Liz Pulliam Weston wrote A Survival Guide for the Uninsured. She explains, “The more than 45 million Americans without coverage will get sick more, earn less and die earlier than those with insurance. Here is where to find help if you’re caught without it.”

eMaxHealth also lists some options for the self-employed and some apply to perma-lancers as well. Click on the link for the expanded explanation:

  • Consider COBRA coverage
  • Rely on someone else
  • Find a part-time job with benefits
  • Join an association
  • Find out if your state offers ‘Group of one’ plans
  • Shop carefully for an individual plan
  • Look into a Health Savings Account

The tip: Join an association is worth mentioning. They write, “Going it alone in your business doesn’t necessarily rule out taking advantage of group buying power. Group rates may be available through membership in an association. Check with your local Chamber of Commerce, trade and professional associations, and your alumni association if you’re a college graduate.”

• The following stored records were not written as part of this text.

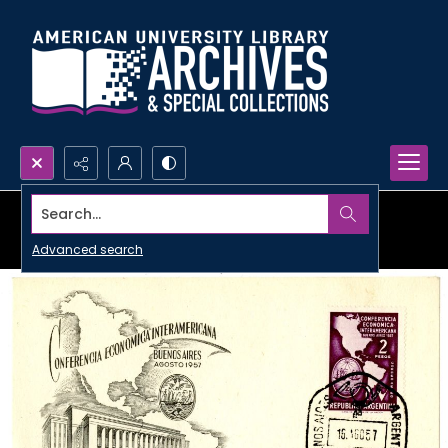
Search...
Advanced search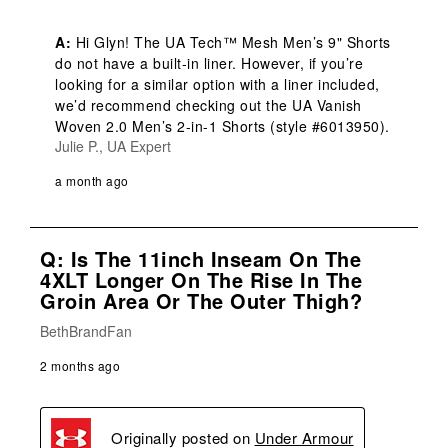
A:
 Hi Glyn! The UA Tech™ Mesh Men’s 9" Shorts 
do not have a built-in liner. However, if you’re 
looking for a similar option with a liner included, 
we’d recommend checking out the UA Vanish 
Woven 2.0 Men’s 2-in-1 Shorts (style #6013950).
Julie P., UA Expert
a month ago
Q: Is The 11inch Inseam On The
4XLT Longer On The Rise In The
Groin Area Or The Outer Thigh?
BethBrandFan
2 months ago
Originally posted on
Under Armour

I know two people that have done this. In the past, my partner, Jeanine accessed coverage through her law school alumni association. And a former colleague who is self-employed now gets coverage through his Chamber of Commerce where they offer its members a discounted group plan.

Now here’s an interesting fact about lesbians and health insurance. As a group, we’re more at risk for getting caught without coverage. A recent study shows Lesbians Face Significant Barriers to Health Care Access. Here’s an excerpt:

“Who benefits from the health care system in the United States? Studies have long pointed to disparities in access to care along racial and class lines. But, according to a new study by Columbia researchers, sexual orientation may play an equally critical role. The findings, published in the American Journal of Public Health, indicate that lesbians encounter more barriers to health care access than their heterosexual counterparts.”

“The authors used four criteria to determine health care access: whether a person had insurance coverage, had a regular source of care, had seen a provider in the last year, and had unmet medical needs because of cost issues. They found that women in single-sex relationships were at a significant disadvantage to women in heterosexual relationships in all four categories.”

“Women in same-sex relationships have lower rates of coverage than those in opposite-sex relationships. This may be at least partially attributed to the inability of same-sex couples to marry or form legal partnerships in most states. More than 40% of insured women in the U.S. are covered through another person. Women are also less likely to be employed in professions that provide an insurance package.”

There are ways to have coverage so don’t go without.